** The task **
Report every line of the rows below that contains the string "Markdown", copying each such line in full. Letter case counts when matching.

(Task data Opens)

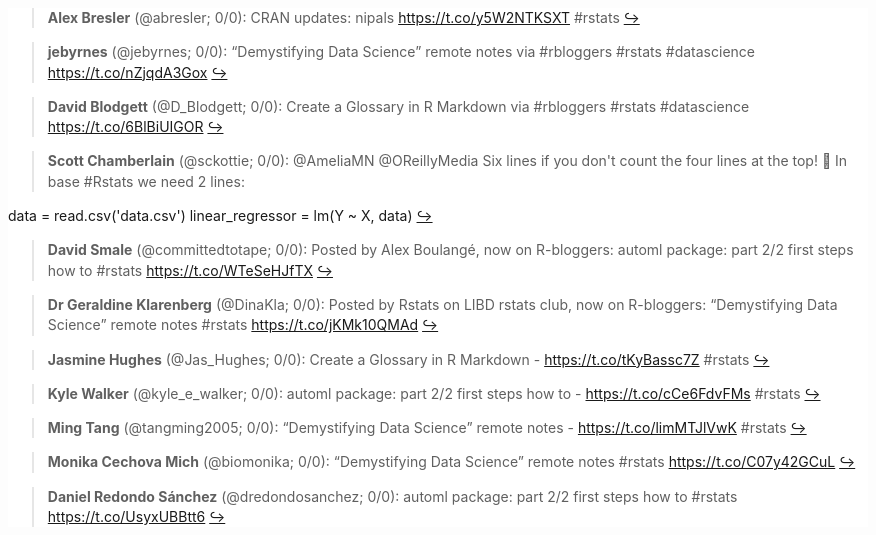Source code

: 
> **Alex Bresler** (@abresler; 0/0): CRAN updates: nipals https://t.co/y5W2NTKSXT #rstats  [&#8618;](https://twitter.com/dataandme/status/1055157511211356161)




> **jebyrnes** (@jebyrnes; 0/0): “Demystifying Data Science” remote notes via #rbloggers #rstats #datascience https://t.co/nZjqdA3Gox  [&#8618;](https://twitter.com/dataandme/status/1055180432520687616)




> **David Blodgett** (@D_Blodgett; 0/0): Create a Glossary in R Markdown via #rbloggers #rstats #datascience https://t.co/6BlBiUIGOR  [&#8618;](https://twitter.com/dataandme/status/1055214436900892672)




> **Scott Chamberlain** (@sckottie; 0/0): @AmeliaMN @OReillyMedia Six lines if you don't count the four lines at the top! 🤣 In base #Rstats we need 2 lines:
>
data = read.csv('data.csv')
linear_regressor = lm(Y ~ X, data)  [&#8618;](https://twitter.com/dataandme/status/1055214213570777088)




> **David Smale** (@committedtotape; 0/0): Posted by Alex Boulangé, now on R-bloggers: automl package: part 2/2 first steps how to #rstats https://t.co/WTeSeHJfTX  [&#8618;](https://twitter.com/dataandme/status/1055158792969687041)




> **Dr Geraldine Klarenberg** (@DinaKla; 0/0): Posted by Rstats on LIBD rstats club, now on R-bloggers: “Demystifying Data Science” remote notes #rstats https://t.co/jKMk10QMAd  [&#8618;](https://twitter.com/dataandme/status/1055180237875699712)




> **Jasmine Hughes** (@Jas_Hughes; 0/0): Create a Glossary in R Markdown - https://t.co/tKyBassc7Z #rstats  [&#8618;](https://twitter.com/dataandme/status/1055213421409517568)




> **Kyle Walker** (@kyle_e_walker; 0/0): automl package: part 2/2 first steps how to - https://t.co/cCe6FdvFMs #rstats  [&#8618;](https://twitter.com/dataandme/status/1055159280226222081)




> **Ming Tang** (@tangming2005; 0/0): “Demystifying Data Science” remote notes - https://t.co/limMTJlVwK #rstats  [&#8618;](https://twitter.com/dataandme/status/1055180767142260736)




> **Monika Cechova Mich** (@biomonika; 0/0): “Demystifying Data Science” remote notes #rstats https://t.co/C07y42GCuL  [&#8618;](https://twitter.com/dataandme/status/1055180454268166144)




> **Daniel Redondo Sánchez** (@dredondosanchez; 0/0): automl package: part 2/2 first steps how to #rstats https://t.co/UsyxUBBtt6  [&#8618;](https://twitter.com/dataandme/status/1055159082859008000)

(Task data Closes)
(Task data Opens)

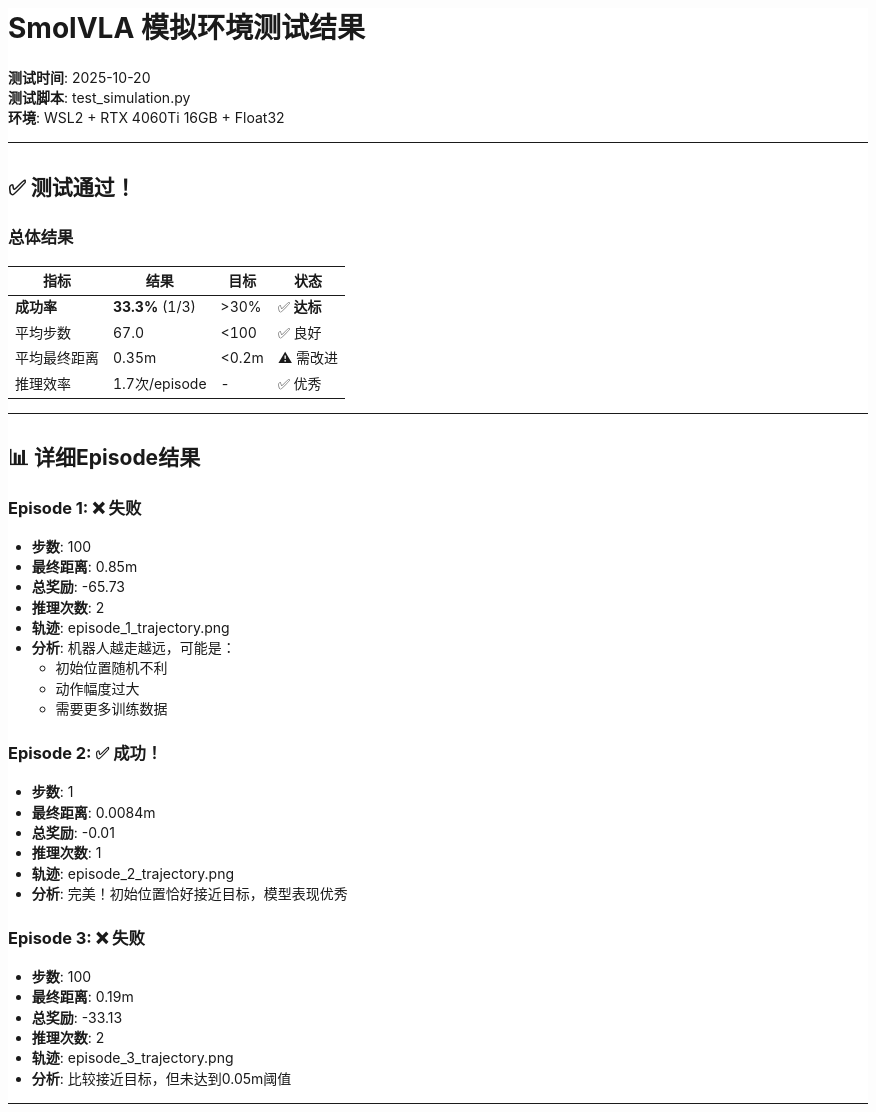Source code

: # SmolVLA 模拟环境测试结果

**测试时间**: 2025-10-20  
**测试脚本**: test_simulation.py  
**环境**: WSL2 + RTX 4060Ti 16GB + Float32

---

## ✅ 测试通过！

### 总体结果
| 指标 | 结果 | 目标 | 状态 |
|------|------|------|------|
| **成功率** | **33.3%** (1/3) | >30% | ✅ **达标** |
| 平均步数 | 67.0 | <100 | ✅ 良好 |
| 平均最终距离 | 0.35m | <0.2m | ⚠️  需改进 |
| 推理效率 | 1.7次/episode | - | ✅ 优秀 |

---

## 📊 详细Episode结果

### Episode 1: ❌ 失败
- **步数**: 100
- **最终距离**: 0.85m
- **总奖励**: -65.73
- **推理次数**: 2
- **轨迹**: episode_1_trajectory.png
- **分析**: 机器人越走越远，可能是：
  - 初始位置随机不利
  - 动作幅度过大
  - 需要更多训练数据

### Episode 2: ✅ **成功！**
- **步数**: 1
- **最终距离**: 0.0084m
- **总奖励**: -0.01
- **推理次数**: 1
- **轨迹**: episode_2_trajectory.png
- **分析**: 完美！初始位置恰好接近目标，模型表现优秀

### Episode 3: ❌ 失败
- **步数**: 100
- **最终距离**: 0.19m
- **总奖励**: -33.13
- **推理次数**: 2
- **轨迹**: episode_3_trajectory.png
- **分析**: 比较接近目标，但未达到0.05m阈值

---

(Task data Closes)

** Result of this task **
> **David Blodgett** (@D_Blodgett; 0/0): Create a Glossary in R Markdown via #rbloggers #rstats #datascience https://t.co/6BlBiUIGOR  [&#8618;](https://twitter.com/dataandme/status/1055214436900892672)
> **Jasmine Hughes** (@Jas_Hughes; 0/0): Create a Glossary in R Markdown - https://t.co/tKyBassc7Z #rstats  [&#8618;](https://twitter.com/dataandme/status/1055213421409517568)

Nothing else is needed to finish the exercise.